Ma vediamo i fatti. Un dirigente medico di primo livello, dipendente di un’Asl, chiama in giudizio l’azienda datrice di lavoro per chiederne la condanna al risarcimento del danno biologico conseguente all’infarto del miocardio subito “a causa del sottodimensionamento dell’organico che l’aveva costretto per molti anni a intollerabili ritmi e turni di lavoro”. La Corte d’Appello respinge il ricorso contro la sentenza di primo grado, sotto diversi profili attinenti al mancato assolvimento dell’onere della prova, onerandone oltre misura il dipendente. Ora la Cassazione ribalta la pronuncia di merito, rimandando il caso alla Corte d’Appello in diversa composizione. In particolare, afferma che il lavoratore è tenuto ad allegare rigorosamente tale inadempimento, evidenziando i relativi fattori di rischio (ad es. modalità qualitative improprie per ritmi o quantità di produzione insostenibili, ovvero secondo misure temporali eccedenti i limiti previsti dalla normativa o comunque in misura irragionevole).
Secondo i Giudici di legittimità, spetta, invece, al datore dimostrare che i carichi di lavoro erano normali, congrui e tollerabili o che ricorreva una diversa causa che rendeva l'accaduto non imputabile a sé. Inoltre, evidenzia che Il fatto che sia stata riconosciuta in sede amministrativa la causa di servizio ai fini dell’equo indennizzo e che sia stata prodotta in giudizio la relativa documentazione, se non vale come prova legale (vincolante per il giudice) del nesso causale, ben potrebbe essere prudentemente apprezzata, ai sensi dell’art. 116 c.p.c., come prova sufficiente di quel nesso, in mancanza di elementi istruttori di segno contrario.
“Tale decisione si inserisce in quel filone giurisprudenziale maggioritario – osserva Anelli - che afferma che il limite dell’orario di lavoro deve coincidere con la tutela della salute e con un alleggerimento dell’onere probatorio in capo al lavoratore. Serve dunque un intervento del legislatore che elimini il tetto ancora oggi previsto per le assunzioni di personale medico e sanitario, e che valorizzi il lavoro dei professionisti sia per condizioni e contesto, sia con un’adeguata remunerazione. E questo non solo in un’ottica di risanamento del Ssn e di sicurezza delle cure e degli operatori, ma anche per preservare il sistema da un punto di vista della sostenibilità economica. In altre parole, meglio investire risorse per prevenire il danno biologico che essere costretti a spenderle per risarcirlo, perdendo risorse umane prima ancora che finanziarie”.

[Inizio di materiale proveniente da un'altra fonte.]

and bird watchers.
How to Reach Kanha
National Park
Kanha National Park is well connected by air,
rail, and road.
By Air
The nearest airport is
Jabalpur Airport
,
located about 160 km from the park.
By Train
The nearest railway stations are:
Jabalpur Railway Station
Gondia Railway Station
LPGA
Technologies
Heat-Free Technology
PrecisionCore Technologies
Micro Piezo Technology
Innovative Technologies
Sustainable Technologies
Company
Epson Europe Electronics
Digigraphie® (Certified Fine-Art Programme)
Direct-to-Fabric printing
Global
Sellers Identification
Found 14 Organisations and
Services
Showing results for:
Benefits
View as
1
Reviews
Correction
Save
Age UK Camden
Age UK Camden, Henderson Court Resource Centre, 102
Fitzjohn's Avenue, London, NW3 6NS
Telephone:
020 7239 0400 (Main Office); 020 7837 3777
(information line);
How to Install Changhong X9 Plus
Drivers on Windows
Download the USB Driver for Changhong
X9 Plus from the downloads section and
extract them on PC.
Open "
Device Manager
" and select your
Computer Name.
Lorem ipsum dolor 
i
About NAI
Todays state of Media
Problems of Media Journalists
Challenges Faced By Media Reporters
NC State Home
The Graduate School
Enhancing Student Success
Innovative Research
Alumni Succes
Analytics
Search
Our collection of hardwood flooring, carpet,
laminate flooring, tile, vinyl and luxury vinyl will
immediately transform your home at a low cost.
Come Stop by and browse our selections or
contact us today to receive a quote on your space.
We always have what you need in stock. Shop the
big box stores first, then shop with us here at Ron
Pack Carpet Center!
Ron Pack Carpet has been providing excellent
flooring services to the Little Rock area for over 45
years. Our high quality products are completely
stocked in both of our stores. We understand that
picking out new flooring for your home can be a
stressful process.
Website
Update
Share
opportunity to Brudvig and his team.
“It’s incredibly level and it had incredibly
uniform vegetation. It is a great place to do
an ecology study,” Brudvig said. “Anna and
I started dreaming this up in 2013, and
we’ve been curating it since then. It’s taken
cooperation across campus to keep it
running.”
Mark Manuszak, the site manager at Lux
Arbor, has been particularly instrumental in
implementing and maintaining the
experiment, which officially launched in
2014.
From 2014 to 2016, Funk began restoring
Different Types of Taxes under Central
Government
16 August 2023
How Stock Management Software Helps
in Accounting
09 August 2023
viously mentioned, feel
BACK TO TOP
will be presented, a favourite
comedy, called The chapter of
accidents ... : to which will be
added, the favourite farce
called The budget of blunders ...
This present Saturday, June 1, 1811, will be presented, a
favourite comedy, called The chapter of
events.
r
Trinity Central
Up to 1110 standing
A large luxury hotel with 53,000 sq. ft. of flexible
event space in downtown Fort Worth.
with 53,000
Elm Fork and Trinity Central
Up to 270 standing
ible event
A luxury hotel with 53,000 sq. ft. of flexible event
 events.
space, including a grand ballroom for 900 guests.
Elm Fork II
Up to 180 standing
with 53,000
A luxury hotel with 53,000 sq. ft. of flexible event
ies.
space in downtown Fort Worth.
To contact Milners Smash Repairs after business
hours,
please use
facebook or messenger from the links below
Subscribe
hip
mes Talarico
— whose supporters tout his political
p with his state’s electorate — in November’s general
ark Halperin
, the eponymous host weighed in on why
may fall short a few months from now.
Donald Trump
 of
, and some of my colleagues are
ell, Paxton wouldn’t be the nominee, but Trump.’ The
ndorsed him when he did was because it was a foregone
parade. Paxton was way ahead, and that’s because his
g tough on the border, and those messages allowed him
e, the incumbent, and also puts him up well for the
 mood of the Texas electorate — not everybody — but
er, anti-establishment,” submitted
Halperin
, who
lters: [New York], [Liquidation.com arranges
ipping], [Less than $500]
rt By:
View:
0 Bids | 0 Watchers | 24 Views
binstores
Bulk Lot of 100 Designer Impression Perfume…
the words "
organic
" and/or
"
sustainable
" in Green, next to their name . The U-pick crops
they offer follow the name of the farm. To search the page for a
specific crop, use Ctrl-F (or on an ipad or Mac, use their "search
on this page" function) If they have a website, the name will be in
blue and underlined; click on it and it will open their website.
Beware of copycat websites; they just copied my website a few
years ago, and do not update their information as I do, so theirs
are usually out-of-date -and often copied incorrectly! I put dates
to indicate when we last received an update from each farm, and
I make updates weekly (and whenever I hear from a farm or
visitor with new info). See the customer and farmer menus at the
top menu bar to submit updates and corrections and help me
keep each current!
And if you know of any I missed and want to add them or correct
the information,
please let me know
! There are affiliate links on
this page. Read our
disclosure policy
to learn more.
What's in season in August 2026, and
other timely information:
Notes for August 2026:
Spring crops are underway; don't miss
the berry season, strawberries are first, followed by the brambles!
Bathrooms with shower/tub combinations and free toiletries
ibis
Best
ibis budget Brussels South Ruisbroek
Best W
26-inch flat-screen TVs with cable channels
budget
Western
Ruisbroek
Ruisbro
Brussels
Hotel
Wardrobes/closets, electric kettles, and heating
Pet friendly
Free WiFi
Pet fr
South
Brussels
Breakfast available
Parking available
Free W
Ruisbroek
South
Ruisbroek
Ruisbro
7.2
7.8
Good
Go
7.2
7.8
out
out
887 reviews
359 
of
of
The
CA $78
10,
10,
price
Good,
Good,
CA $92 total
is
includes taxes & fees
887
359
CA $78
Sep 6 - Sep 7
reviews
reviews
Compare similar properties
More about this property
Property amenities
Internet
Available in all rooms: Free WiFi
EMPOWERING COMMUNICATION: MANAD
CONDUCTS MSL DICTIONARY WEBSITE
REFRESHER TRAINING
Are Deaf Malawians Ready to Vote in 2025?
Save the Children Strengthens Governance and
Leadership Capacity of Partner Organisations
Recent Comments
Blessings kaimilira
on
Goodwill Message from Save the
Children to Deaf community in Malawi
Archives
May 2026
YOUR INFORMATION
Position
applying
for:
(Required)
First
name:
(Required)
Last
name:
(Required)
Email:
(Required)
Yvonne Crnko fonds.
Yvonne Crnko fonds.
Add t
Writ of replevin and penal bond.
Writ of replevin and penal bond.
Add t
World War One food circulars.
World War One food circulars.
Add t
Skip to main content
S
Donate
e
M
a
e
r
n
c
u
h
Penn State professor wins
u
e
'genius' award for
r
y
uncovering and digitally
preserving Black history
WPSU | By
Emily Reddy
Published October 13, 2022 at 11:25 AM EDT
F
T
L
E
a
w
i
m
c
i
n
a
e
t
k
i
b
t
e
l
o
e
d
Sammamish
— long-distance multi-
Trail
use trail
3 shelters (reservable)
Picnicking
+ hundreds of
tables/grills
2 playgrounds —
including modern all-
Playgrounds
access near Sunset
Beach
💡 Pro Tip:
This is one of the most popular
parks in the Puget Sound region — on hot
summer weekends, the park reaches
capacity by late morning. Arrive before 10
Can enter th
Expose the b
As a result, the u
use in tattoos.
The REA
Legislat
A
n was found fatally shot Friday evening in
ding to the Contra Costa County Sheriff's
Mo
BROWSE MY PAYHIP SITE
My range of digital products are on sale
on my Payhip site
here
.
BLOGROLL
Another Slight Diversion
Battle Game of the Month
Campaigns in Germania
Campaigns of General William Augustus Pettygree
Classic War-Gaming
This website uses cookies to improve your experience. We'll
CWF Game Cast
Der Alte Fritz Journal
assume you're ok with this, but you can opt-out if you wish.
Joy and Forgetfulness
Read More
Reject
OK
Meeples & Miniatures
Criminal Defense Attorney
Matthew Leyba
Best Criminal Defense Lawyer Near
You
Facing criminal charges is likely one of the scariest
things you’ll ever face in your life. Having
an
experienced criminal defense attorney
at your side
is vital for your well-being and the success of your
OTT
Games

Anche la violenza ha conseguenze sulla salute. “Non dimentichiamo – conclude sempre Anelli, che è anche presidente dell’Ordine dei Medici di Bari – che anche la violenza ha conseguenze sulla salute, immediate ma anche indirette e a lungo termine: eventi cardiovascolari, disturbi post traumatici da stress sono effetti collaterali delle aggressioni, provati dalle evidenze scientifiche e per i quali la stessa Cassazione ha, più volte, riconosciuto un nesso causale. Anche in questo senso chiediamo un intervento, che permetta di applicare pienamente la Legge 113/2020 sulla sicurezza dei professionisti sanitari. Ai medici aggrediti nel barese, che ho già sentito personalmente, va la mia solidarietà di collega, di presidente d’Ordine e di presidente Fnomceo. Ma non basta: dobbiamo agire, per prevenire questi atti che hanno conseguenze sulla salute degli operatori, sulla sicurezza delle cure e sulla sostenibilità del Servizio sanitario nazionale, sempre più provato dall’abbandono da parte dei professionisti stremati da condizioni di lavoro intollerabili”.